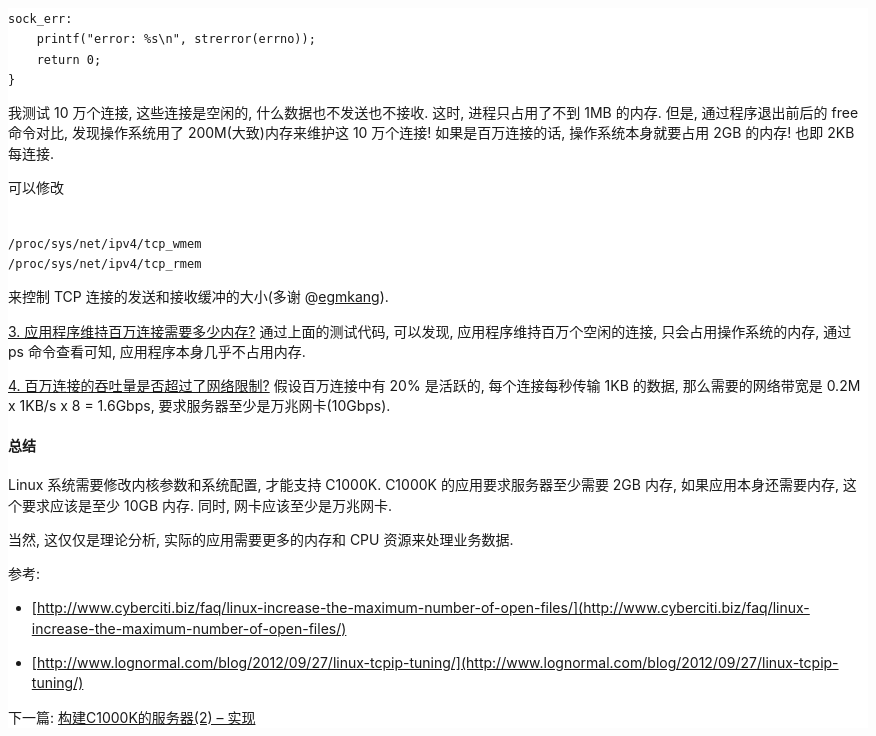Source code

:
 ```
sock_err:
    printf("error: %s\n", strerror(errno));
    return 0;
}

```

我测试 10 万个连接, 这些连接是空闲的, 什么数据也不发送也不接收. 这时, 进程只占用了不到 1MB 的内存. 但是, 通过程序退出前后的 free 命令对比, 发现操作系统用了 200M(大致)内存来维护这 10 万个连接! 如果是百万连接的话, 操作系统本身就要占用 2GB 的内存! 也即 2KB 每连接.


可以修改



```

/proc/sys/net/ipv4/tcp_wmem
/proc/sys/net/ipv4/tcp_rmem

```

来控制 TCP 连接的发送和接收缓冲的大小(多谢 @[egmkang](http://www.cnblogs.com/egmkang)).


[3. 应用程序维持百万连接需要多少内存?](#q3)
通过上面的测试代码, 可以发现, 应用程序维持百万个空闲的连接, 只会占用操作系统的内存, 通过 ps 命令查看可知, 应用程序本身几乎不占用内存.


[4. 百万连接的吞吐量是否超过了网络限制?](#q4)
假设百万连接中有 20% 是活跃的, 每个连接每秒传输 1KB 的数据, 那么需要的网络带宽是 0.2M x 1KB/s x 8 = 1.6Gbps, 要求服务器至少是万兆网卡(10Gbps).



#### 总结

Linux 系统需要修改内核参数和系统配置, 才能支持 C1000K. C1000K 的应用要求服务器至少需要 2GB 内存, 如果应用本身还需要内存, 这个要求应该是至少 10GB 内存. 同时, 网卡应该至少是万兆网卡.


当然, 这仅仅是理论分析, 实际的应用需要更多的内存和 CPU 资源来处理业务数据.


参考:


* [http://www.cyberciti.biz/faq/linux-increase-the-maximum-number-of-open-files/](http://www.cyberciti.biz/faq/linux-increase-the-maximum-number-of-open-files/)


* [http://www.lognormal.com/blog/2012/09/27/linux-tcpip-tuning/](http://www.lognormal.com/blog/2012/09/27/linux-tcpip-tuning/)


下一篇: [构建C1000K的服务器(2) – 实现](http://www.ideawu.net/blog/archives/742.html)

### Instructions for the task
I'd like the records above given again exactly, please, without the pictures.

### Problem solution
Source code

:
 ```
sock_err:
    printf("error: %s\n", strerror(errno));
    return 0;
}

```

我测试 10 万个连接, 这些连接是空闲的, 什么数据也不发送也不接收. 这时, 进程只占用了不到 1MB 的内存. 但是, 通过程序退出前后的 free 命令对比, 发现操作系统用了 200M(大致)内存来维护这 10 万个连接! 如果是百万连接的话, 操作系统本身就要占用 2GB 的内存! 也即 2KB 每连接.


可以修改



```

/proc/sys/net/ipv4/tcp_wmem
/proc/sys/net/ipv4/tcp_rmem

```

来控制 TCP 连接的发送和接收缓冲的大小(多谢 @[egmkang](http://www.cnblogs.com/egmkang)).


[3. 应用程序维持百万连接需要多少内存?](#q3)
通过上面的测试代码, 可以发现, 应用程序维持百万个空闲的连接, 只会占用操作系统的内存, 通过 ps 命令查看可知, 应用程序本身几乎不占用内存.


[4. 百万连接的吞吐量是否超过了网络限制?](#q4)
假设百万连接中有 20% 是活跃的, 每个连接每秒传输 1KB 的数据, 那么需要的网络带宽是 0.2M x 1KB/s x 8 = 1.6Gbps, 要求服务器至少是万兆网卡(10Gbps).



#### 总结

Linux 系统需要修改内核参数和系统配置, 才能支持 C1000K. C1000K 的应用要求服务器至少需要 2GB 内存, 如果应用本身还需要内存, 这个要求应该是至少 10GB 内存. 同时, 网卡应该至少是万兆网卡.


当然, 这仅仅是理论分析, 实际的应用需要更多的内存和 CPU 资源来处理业务数据.


参考:


* [http://www.cyberciti.biz/faq/linux-increase-the-maximum-number-of-open-files/](http://www.cyberciti.biz/faq/linux-increase-the-maximum-number-of-open-files/)


* [http://www.lognormal.com/blog/2012/09/27/linux-tcpip-tuning/](http://www.lognormal.com/blog/2012/09/27/linux-tcpip-tuning/)


下一篇: [构建C1000K的服务器(2) – 实现](http://www.ideawu.net/blog/archives/742.html)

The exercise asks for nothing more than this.